---------- GIVEN DATA ----------

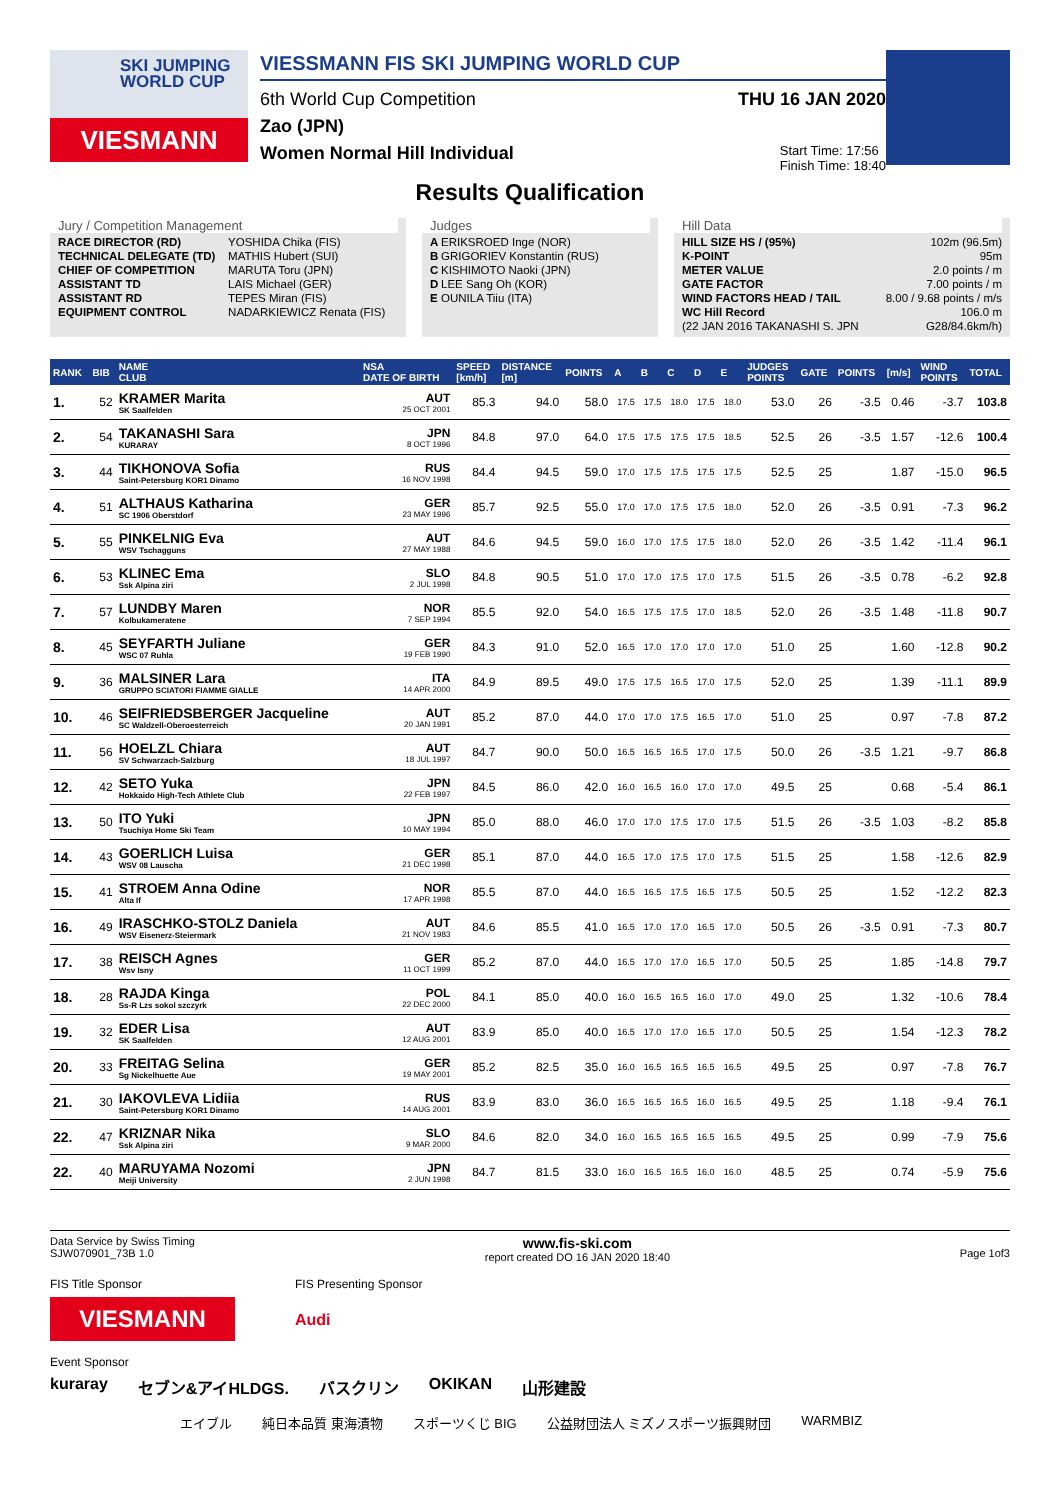SKI JUMPING WORLD CUP
VIESMANN
VIESSMANN FIS SKI JUMPING WORLD CUP
6th World Cup Competition THU 16 JAN 2020
Zao (JPN)
Women Normal Hill Individual Start Time: 17:56
Finish Time: 18:40
Results Qualification
Jury / Competition Management
| RACE DIRECTOR (RD) | YOSHIDA Chika (FIS) |
| TECHNICAL DELEGATE (TD) | MATHIS Hubert (SUI) |
| CHIEF OF COMPETITION | MARUTA Toru (JPN) |
| ASSISTANT TD | LAIS Michael (GER) |
| ASSISTANT RD | TEPES Miran (FIS) |
| EQUIPMENT CONTROL | NADARKIEWICZ Renata (FIS) |
Judges
| A | ERIKSROED Inge (NOR) |
| B | GRIGORIEV Konstantin (RUS) |
| C | KISHIMOTO Naoki (JPN) |
| D | LEE Sang Oh (KOR) |
| E | OUNILA Tiiu (ITA) |
Hill Data
| HILL SIZE HS / (95%) | 102m (96.5m) |
| K-POINT | 95m |
| METER VALUE | 2.0 points / m |
| GATE FACTOR | 7.00 points / m |
| WIND FACTORS HEAD / TAIL | 8.00 / 9.68 points / m/s |
| WC Hill Record | 106.0 m |
| (22 JAN 2016 TAKANASHI S. JPN | G28/84.6km/h) |
| RANK | BIB | NAME CLUB | NSA DATE OF BIRTH | SPEED [km/h] | DISTANCE [m] | POINTS | A | B | C | D | E | JUDGES POINTS | GATE | POINTS | [m/s] | WIND POINTS | TOTAL |
| --- | --- | --- | --- | --- | --- | --- | --- | --- | --- | --- | --- | --- | --- | --- | --- | --- | --- |
| 1. | 52 | KRAMER Marita SK Saalfelden | AUT 25 OCT 2001 | 85.3 | 94.0 | 58.0 | 17.5 | 17.5 | 18.0 | 17.5 | 18.0 | 53.0 | 26 | -3.5 | 0.46 | -3.7 | 103.8 |
| 2. | 54 | TAKANASHI Sara KURARAY | JPN 8 OCT 1996 | 84.8 | 97.0 | 64.0 | 17.5 | 17.5 | 17.5 | 17.5 | 18.5 | 52.5 | 26 | -3.5 | 1.57 | -12.6 | 100.4 |
| 3. | 44 | TIKHONOVA Sofia Saint-Petersburg KOR1 Dinamo | RUS 16 NOV 1998 | 84.4 | 94.5 | 59.0 | 17.0 | 17.5 | 17.5 | 17.5 | 17.5 | 52.5 | 25 | | 1.87 | -15.0 | 96.5 |
| 4. | 51 | ALTHAUS Katharina SC 1906 Oberstdorf | GER 23 MAY 1996 | 85.7 | 92.5 | 55.0 | 17.0 | 17.0 | 17.5 | 17.5 | 18.0 | 52.0 | 26 | -3.5 | 0.91 | -7.3 | 96.2 |
| 5. | 55 | PINKELNIG Eva WSV Tschagguns | AUT 27 MAY 1988 | 84.6 | 94.5 | 59.0 | 16.0 | 17.0 | 17.5 | 17.5 | 18.0 | 52.0 | 26 | -3.5 | 1.42 | -11.4 | 96.1 |
| 6. | 53 | KLINEC Ema Ssk Alpina ziri | SLO 2 JUL 1998 | 84.8 | 90.5 | 51.0 | 17.0 | 17.0 | 17.5 | 17.0 | 17.5 | 51.5 | 26 | -3.5 | 0.78 | -6.2 | 92.8 |
| 7. | 57 | LUNDBY Maren Kolbukameratene | NOR 7 SEP 1994 | 85.5 | 92.0 | 54.0 | 16.5 | 17.5 | 17.5 | 17.0 | 18.5 | 52.0 | 26 | -3.5 | 1.48 | -11.8 | 90.7 |
| 8. | 45 | SEYFARTH Juliane WSC 07 Ruhla | GER 19 FEB 1990 | 84.3 | 91.0 | 52.0 | 16.5 | 17.0 | 17.0 | 17.0 | 17.0 | 51.0 | 25 | | 1.60 | -12.8 | 90.2 |
| 9. | 36 | MALSINER Lara GRUPPO SCIATORI FIAMME GIALLE | ITA 14 APR 2000 | 84.9 | 89.5 | 49.0 | 17.5 | 17.5 | 16.5 | 17.0 | 17.5 | 52.0 | 25 | | 1.39 | -11.1 | 89.9 |
| 10. | 46 | SEIFRIEDSBERGER Jacqueline SC Waldzell-Oberoesterreich | AUT 20 JAN 1991 | 85.2 | 87.0 | 44.0 | 17.0 | 17.0 | 17.5 | 16.5 | 17.0 | 51.0 | 25 | | 0.97 | -7.8 | 87.2 |
| 11. | 56 | HOELZL Chiara SV Schwarzach-Salzburg | AUT 18 JUL 1997 | 84.7 | 90.0 | 50.0 | 16.5 | 16.5 | 16.5 | 17.0 | 17.5 | 50.0 | 26 | -3.5 | 1.21 | -9.7 | 86.8 |
| 12. | 42 | SETO Yuka Hokkaido High-Tech Athlete Club | JPN 22 FEB 1997 | 84.5 | 86.0 | 42.0 | 16.0 | 16.5 | 16.0 | 17.0 | 17.0 | 49.5 | 25 | | 0.68 | -5.4 | 86.1 |
| 13. | 50 | ITO Yuki Tsuchiya Home Ski Team | JPN 10 MAY 1994 | 85.0 | 88.0 | 46.0 | 17.0 | 17.0 | 17.5 | 17.0 | 17.5 | 51.5 | 26 | -3.5 | 1.03 | -8.2 | 85.8 |
| 14. | 43 | GOERLICH Luisa WSV 08 Lauscha | GER 21 DEC 1998 | 85.1 | 87.0 | 44.0 | 16.5 | 17.0 | 17.5 | 17.0 | 17.5 | 51.5 | 25 | | 1.58 | -12.6 | 82.9 |
| 15. | 41 | STROEM Anna Odine Alta If | NOR 17 APR 1998 | 85.5 | 87.0 | 44.0 | 16.5 | 16.5 | 17.5 | 16.5 | 17.5 | 50.5 | 25 | | 1.52 | -12.2 | 82.3 |
| 16. | 49 | IRASCHKO-STOLZ Daniela WSV Eisenerz-Steiermark | AUT 21 NOV 1983 | 84.6 | 85.5 | 41.0 | 16.5 | 17.0 | 17.0 | 16.5 | 17.0 | 50.5 | 26 | -3.5 | 0.91 | -7.3 | 80.7 |
| 17. | 38 | REISCH Agnes Wsv Isny | GER 11 OCT 1999 | 85.2 | 87.0 | 44.0 | 16.5 | 17.0 | 17.0 | 16.5 | 17.0 | 50.5 | 25 | | 1.85 | -14.8 | 79.7 |
| 18. | 28 | RAJDA Kinga Ss-R Lzs sokol szczyrk | POL 22 DEC 2000 | 84.1 | 85.0 | 40.0 | 16.0 | 16.5 | 16.5 | 16.0 | 17.0 | 49.0 | 25 | | 1.32 | -10.6 | 78.4 |
| 19. | 32 | EDER Lisa SK Saalfelden | AUT 12 AUG 2001 | 83.9 | 85.0 | 40.0 | 16.5 | 17.0 | 17.0 | 16.5 | 17.0 | 50.5 | 25 | | 1.54 | -12.3 | 78.2 |
| 20. | 33 | FREITAG Selina Sg Nickelhuette Aue | GER 19 MAY 2001 | 85.2 | 82.5 | 35.0 | 16.0 | 16.5 | 16.5 | 16.5 | 16.5 | 49.5 | 25 | | 0.97 | -7.8 | 76.7 |
| 21. | 30 | IAKOVLEVA Lidiia Saint-Petersburg KOR1 Dinamo | RUS 14 AUG 2001 | 83.9 | 83.0 | 36.0 | 16.5 | 16.5 | 16.5 | 16.0 | 16.5 | 49.5 | 25 | | 1.18 | -9.4 | 76.1 |
| 22. | 47 | KRIZNAR Nika Ssk Alpina ziri | SLO 9 MAR 2000 | 84.6 | 82.0 | 34.0 | 16.0 | 16.5 | 16.5 | 16.5 | 16.5 | 49.5 | 25 | | 0.99 | -7.9 | 75.6 |
| 22. | 40 | MARUYAMA Nozomi Meiji University | JPN 2 JUN 1998 | 84.7 | 81.5 | 33.0 | 16.0 | 16.5 | 16.5 | 16.0 | 16.0 | 48.5 | 25 | | 0.74 | -5.9 | 75.6 |
Data Service by Swiss Timing
SJW070901_73B 1.0 www.fis-ski.com
report created DO 16 JAN 2020 18:40
Page 1of3
FIS Title Sponsor
VIESMANN
FIS Presenting Sponsor
Audi
Event Sponsor
kuraray セブン&アイHLDGS. バスクリン OKIKAN 山形建設
エイブル 純日本品質 東海漬物 スポーツくじ BIG 公益財団法人 ミズノスポーツ振興財団 WARMBIZ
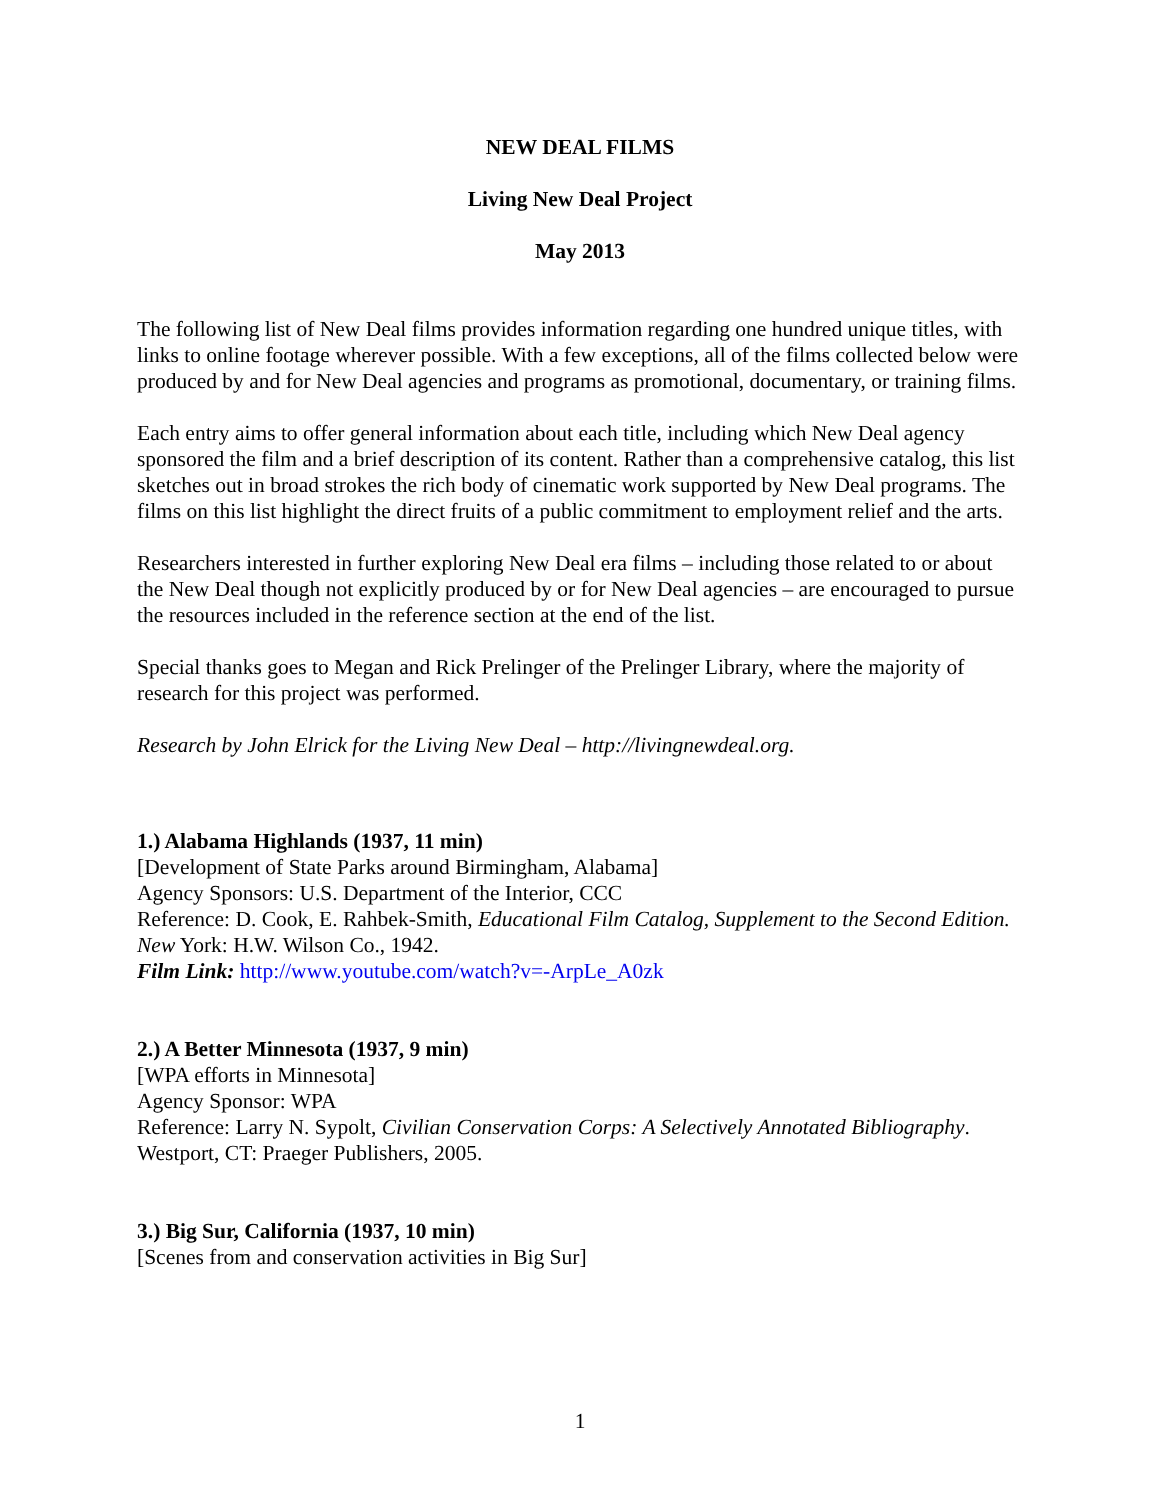NEW DEAL FILMS
Living New Deal Project
May 2013
The following list of New Deal films provides information regarding one hundred unique titles, with links to online footage wherever possible. With a few exceptions, all of the films collected below were produced by and for New Deal agencies and programs as promotional, documentary, or training films.
Each entry aims to offer general information about each title, including which New Deal agency sponsored the film and a brief description of its content. Rather than a comprehensive catalog, this list sketches out in broad strokes the rich body of cinematic work supported by New Deal programs. The films on this list highlight the direct fruits of a public commitment to employment relief and the arts.
Researchers interested in further exploring New Deal era films – including those related to or about the New Deal though not explicitly produced by or for New Deal agencies – are encouraged to pursue the resources included in the reference section at the end of the list.
Special thanks goes to Megan and Rick Prelinger of the Prelinger Library, where the majority of research for this project was performed.
Research by John Elrick for the Living New Deal – http://livingnewdeal.org.
1.) Alabama Highlands (1937, 11 min)
[Development of State Parks around Birmingham, Alabama]
Agency Sponsors: U.S. Department of the Interior, CCC
Reference: D. Cook, E. Rahbek-Smith, Educational Film Catalog, Supplement to the Second Edition. New York: H.W. Wilson Co., 1942.
Film Link: http://www.youtube.com/watch?v=-ArpLe_A0zk
2.) A Better Minnesota (1937, 9 min)
[WPA efforts in Minnesota]
Agency Sponsor: WPA
Reference: Larry N. Sypolt, Civilian Conservation Corps: A Selectively Annotated Bibliography. Westport, CT: Praeger Publishers, 2005.
3.) Big Sur, California (1937, 10 min)
[Scenes from and conservation activities in Big Sur]
1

----------

**TASK PROMPT**.
Reproduce exactly the entries above, limited to the lines from the one with "Jury / Competition Management" through the one with "POINTS | TOTAL |", both included.

**SOLUTION FOR THIS TASK**.
Jury / Competition Management
| RACE DIRECTOR (RD) | YOSHIDA Chika (FIS) |
| TECHNICAL DELEGATE (TD) | MATHIS Hubert (SUI) |
| CHIEF OF COMPETITION | MARUTA Toru (JPN) |
| ASSISTANT TD | LAIS Michael (GER) |
| ASSISTANT RD | TEPES Miran (FIS) |
| EQUIPMENT CONTROL | NADARKIEWICZ Renata (FIS) |
Judges
| A | ERIKSROED Inge (NOR) |
| B | GRIGORIEV Konstantin (RUS) |
| C | KISHIMOTO Naoki (JPN) |
| D | LEE Sang Oh (KOR) |
| E | OUNILA Tiiu (ITA) |
Hill Data
| HILL SIZE HS / (95%) | 102m (96.5m) |
| K-POINT | 95m |
| METER VALUE | 2.0 points / m |
| GATE FACTOR | 7.00 points / m |
| WIND FACTORS HEAD / TAIL | 8.00 / 9.68 points / m/s |
| WC Hill Record | 106.0 m |
| (22 JAN 2016 TAKANASHI S. JPN | G28/84.6km/h) |
| RANK | BIB | NAME CLUB | NSA DATE OF BIRTH | SPEED [km/h] | DISTANCE [m] | POINTS | A | B | C | D | E | JUDGES POINTS | GATE | POINTS | [m/s] | WIND POINTS | TOTAL |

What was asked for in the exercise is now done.